* start SUPPLIED RECORDS *

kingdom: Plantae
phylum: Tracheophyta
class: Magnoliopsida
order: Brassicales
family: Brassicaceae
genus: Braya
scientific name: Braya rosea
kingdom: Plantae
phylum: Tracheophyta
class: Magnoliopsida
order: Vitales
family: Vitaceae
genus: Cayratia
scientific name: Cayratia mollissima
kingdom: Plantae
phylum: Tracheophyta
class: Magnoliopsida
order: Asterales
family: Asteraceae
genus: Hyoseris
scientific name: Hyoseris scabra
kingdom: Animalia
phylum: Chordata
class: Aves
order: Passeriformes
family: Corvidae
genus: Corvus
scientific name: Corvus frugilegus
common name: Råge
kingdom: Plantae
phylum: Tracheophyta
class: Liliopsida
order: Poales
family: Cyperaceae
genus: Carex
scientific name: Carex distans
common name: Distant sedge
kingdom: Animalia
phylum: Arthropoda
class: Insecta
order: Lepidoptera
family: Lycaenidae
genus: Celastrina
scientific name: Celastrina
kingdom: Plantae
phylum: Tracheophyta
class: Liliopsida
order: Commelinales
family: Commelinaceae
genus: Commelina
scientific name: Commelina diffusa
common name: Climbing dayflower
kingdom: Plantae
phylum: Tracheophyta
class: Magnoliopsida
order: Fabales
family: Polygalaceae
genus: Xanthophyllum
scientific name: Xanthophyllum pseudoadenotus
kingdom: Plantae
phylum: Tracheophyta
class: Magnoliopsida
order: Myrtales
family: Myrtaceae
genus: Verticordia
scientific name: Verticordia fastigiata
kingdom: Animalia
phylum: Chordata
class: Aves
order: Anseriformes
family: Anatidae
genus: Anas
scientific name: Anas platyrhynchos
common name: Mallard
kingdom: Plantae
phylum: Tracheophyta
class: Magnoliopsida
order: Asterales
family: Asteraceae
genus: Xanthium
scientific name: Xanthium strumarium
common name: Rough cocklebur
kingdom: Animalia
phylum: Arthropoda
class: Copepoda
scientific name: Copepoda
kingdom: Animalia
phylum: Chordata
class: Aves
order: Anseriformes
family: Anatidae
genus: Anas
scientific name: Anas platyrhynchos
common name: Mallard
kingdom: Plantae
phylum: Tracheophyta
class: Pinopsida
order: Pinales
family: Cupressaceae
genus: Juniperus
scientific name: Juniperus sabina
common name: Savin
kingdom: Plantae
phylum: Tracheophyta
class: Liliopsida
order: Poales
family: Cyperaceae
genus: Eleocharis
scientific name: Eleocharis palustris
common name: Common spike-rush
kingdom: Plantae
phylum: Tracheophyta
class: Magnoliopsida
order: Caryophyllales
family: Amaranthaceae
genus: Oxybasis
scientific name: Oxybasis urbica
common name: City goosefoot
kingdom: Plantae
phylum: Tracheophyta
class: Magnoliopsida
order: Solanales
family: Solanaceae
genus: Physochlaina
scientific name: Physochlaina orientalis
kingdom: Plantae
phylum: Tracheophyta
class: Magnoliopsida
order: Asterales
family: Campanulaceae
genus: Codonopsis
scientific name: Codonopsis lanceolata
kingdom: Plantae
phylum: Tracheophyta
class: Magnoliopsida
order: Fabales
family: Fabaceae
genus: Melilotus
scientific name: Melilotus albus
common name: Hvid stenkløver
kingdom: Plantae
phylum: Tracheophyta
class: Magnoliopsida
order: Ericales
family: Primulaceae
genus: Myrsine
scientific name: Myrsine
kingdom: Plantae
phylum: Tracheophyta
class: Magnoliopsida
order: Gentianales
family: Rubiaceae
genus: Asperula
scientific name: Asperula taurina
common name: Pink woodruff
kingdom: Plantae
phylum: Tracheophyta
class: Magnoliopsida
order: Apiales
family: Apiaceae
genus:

* end SUPPLIED RECORDS *

• _WHAT IS REQUIRED_
Please change every "common name" in the rows above to "vernacular name" and leave everything else as it is.

• _IN RESPONSE_
kingdom: Plantae
phylum: Tracheophyta
class: Magnoliopsida
order: Brassicales
family: Brassicaceae
genus: Braya
scientific name: Braya rosea
kingdom: Plantae
phylum: Tracheophyta
class: Magnoliopsida
order: Vitales
family: Vitaceae
genus: Cayratia
scientific name: Cayratia mollissima
kingdom: Plantae
phylum: Tracheophyta
class: Magnoliopsida
order: Asterales
family: Asteraceae
genus: Hyoseris
scientific name: Hyoseris scabra
kingdom: Animalia
phylum: Chordata
class: Aves
order: Passeriformes
family: Corvidae
genus: Corvus
scientific name: Corvus frugilegus
vernacular name: Råge
kingdom: Plantae
phylum: Tracheophyta
class: Liliopsida
order: Poales
family: Cyperaceae
genus: Carex
scientific name: Carex distans
vernacular name: Distant sedge
kingdom: Animalia
phylum: Arthropoda
class: Insecta
order: Lepidoptera
family: Lycaenidae
genus: Celastrina
scientific name: Celastrina
kingdom: Plantae
phylum: Tracheophyta
class: Liliopsida
order: Commelinales
family: Commelinaceae
genus: Commelina
scientific name: Commelina diffusa
vernacular name: Climbing dayflower
kingdom: Plantae
phylum: Tracheophyta
class: Magnoliopsida
order: Fabales
family: Polygalaceae
genus: Xanthophyllum
scientific name: Xanthophyllum pseudoadenotus
kingdom: Plantae
phylum: Tracheophyta
class: Magnoliopsida
order: Myrtales
family: Myrtaceae
genus: Verticordia
scientific name: Verticordia fastigiata
kingdom: Animalia
phylum: Chordata
class: Aves
order: Anseriformes
family: Anatidae
genus: Anas
scientific name: Anas platyrhynchos
vernacular name: Mallard
kingdom: Plantae
phylum: Tracheophyta
class: Magnoliopsida
order: Asterales
family: Asteraceae
genus: Xanthium
scientific name: Xanthium strumarium
vernacular name: Rough cocklebur
kingdom: Animalia
phylum: Arthropoda
class: Copepoda
scientific name: Copepoda
kingdom: Animalia
phylum: Chordata
class: Aves
order: Anseriformes
family: Anatidae
genus: Anas
scientific name: Anas platyrhynchos
vernacular name: Mallard
kingdom: Plantae
phylum: Tracheophyta
class: Pinopsida
order: Pinales
family: Cupressaceae
genus: Juniperus
scientific name: Juniperus sabina
vernacular name: Savin
kingdom: Plantae
phylum: Tracheophyta
class: Liliopsida
order: Poales
family: Cyperaceae
genus: Eleocharis
scientific name: Eleocharis palustris
vernacular name: Common spike-rush
kingdom: Plantae
phylum: Tracheophyta
class: Magnoliopsida
order: Caryophyllales
family: Amaranthaceae
genus: Oxybasis
scientific name: Oxybasis urbica
vernacular name: City goosefoot
kingdom: Plantae
phylum: Tracheophyta
class: Magnoliopsida
order: Solanales
family: Solanaceae
genus: Physochlaina
scientific name: Physochlaina orientalis
kingdom: Plantae
phylum: Tracheophyta
class: Magnoliopsida
order: Asterales
family: Campanulaceae
genus: Codonopsis
scientific name: Codonopsis lanceolata
kingdom: Plantae
phylum: Tracheophyta
class: Magnoliopsida
order: Fabales
family: Fabaceae
genus: Melilotus
scientific name: Melilotus albus
vernacular name: Hvid stenkløver
kingdom: Plantae
phylum: Tracheophyta
class: Magnoliopsida
order: Ericales
family: Primulaceae
genus: Myrsine
scientific name: Myrsine
kingdom: Plantae
phylum: Tracheophyta
class: Magnoliopsida
order: Gentianales
family: Rubiaceae
genus: Asperula
scientific name: Asperula taurina
vernacular name: Pink woodruff
kingdom: Plantae
phylum: Tracheophyta
class: Magnoliopsida
order: Apiales
family: Apiaceae
genus:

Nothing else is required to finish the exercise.